Structural maintenance of chromosomes protein 5 is a protein encoded by the SMC5 gene in human.

The structural maintenance of chromosomes' complex underlying mechanisms involved in the dynamics of chromatin dynamics is unknown, and new discoveries are shedding light on the various functions. The SMC complex mediates long-distance interactions that enable higher-order folding of chromatin in interphase. The SMC complex has an ATPase activity, a conserved kleisin, as well as regulatory subunits. SMC protein complexes are involved in DNA repair, transcriptional pathways, regulation of  chromosome segregation, and immunity in Arabidopsis. In eukaryotes the structural maintenance chromosomes consists of cohesin (SMC1 AND SMC3), condensin (SMC2 and SMC4), and SMC5/6 complexes.

Structure 
The Smc5/6 complex was discovered in fission yeast. RAD18 (SMC6), the DNA damage gene in fission yeast, also encodes an SMC-like protein and forms a heterodimeric complex with Spr18 (SMC5) protein.

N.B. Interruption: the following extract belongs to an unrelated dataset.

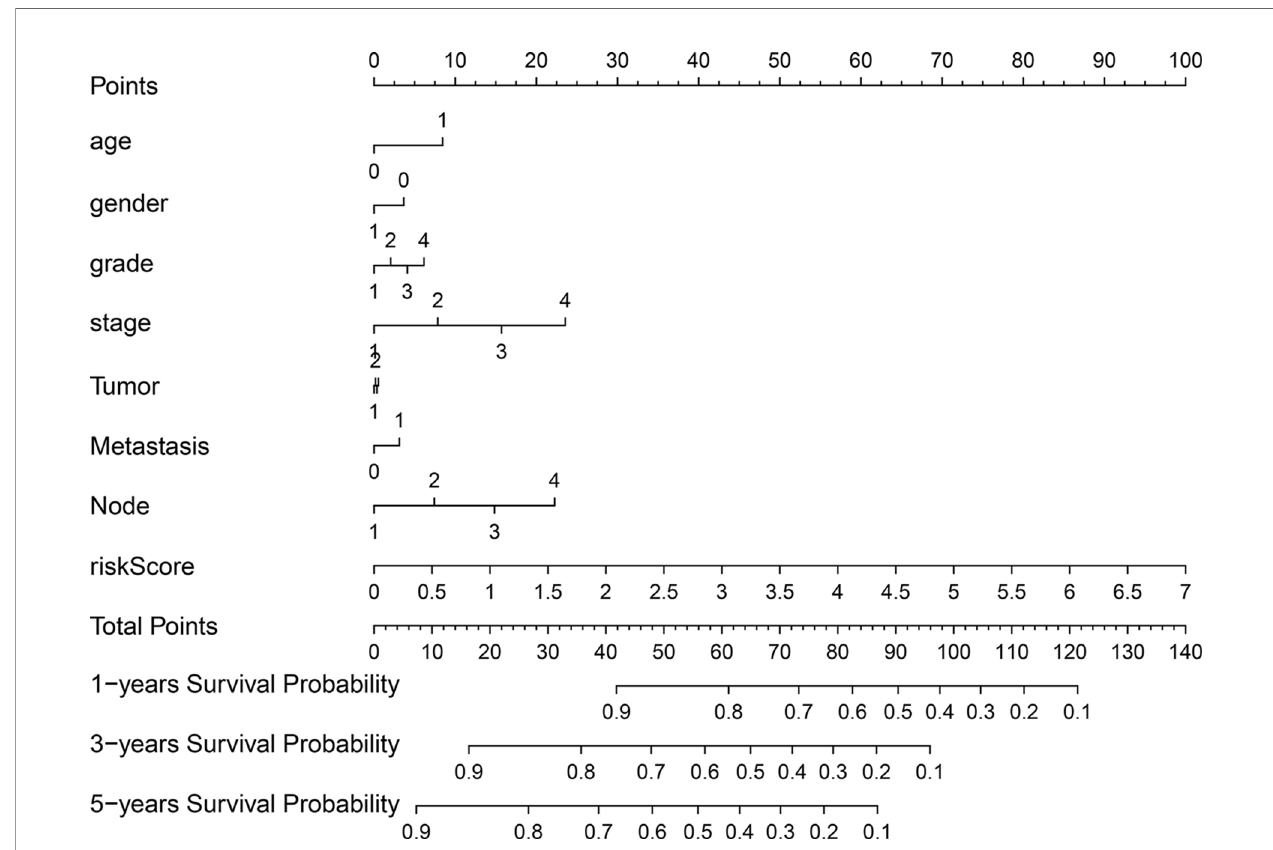
FIGURE 2 | Nomograph of 1-, 3-, and 5-year overall survival probabilities predicted based on autophagy-related LncRNA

In yeast, SMC5/6 complex has sub-units which consists of SMC5, SMC6 and six nonstructural maintenance of chromosomes (NSE) proteins. Nse1-Nse3-Nse4 subunits bridge the Smc5 head Smc6 and allow the binding of DNA. 

It is involved in the Alternative lengthening of telomeres cancer mechanism.

Role in recombination and meiosis
Smc5 and Smc6 proteins form a heterodimeric ring-like structure and, together with other non-SMC elements, form the SMC-5/6 complex.  In the worm Caenorhabditis elegans this complex interacts with the HIM-6(BLM) helicase to promote meiotic recombination intermediate processing and chromosome maturation.  The SMC-5/6 complex in mouse oocytes is essential for the formation of segregation competent bivalents during meiosis.  In humans, a chromosome breakage syndrome characterized by severe lung disease in early childhood is associated with a mutation in a component of the SMC-5/6 complex.  Patient's cells display chromosome rearrangements, micronuclei, sensitivity to DNA damage and defective homologous recombination.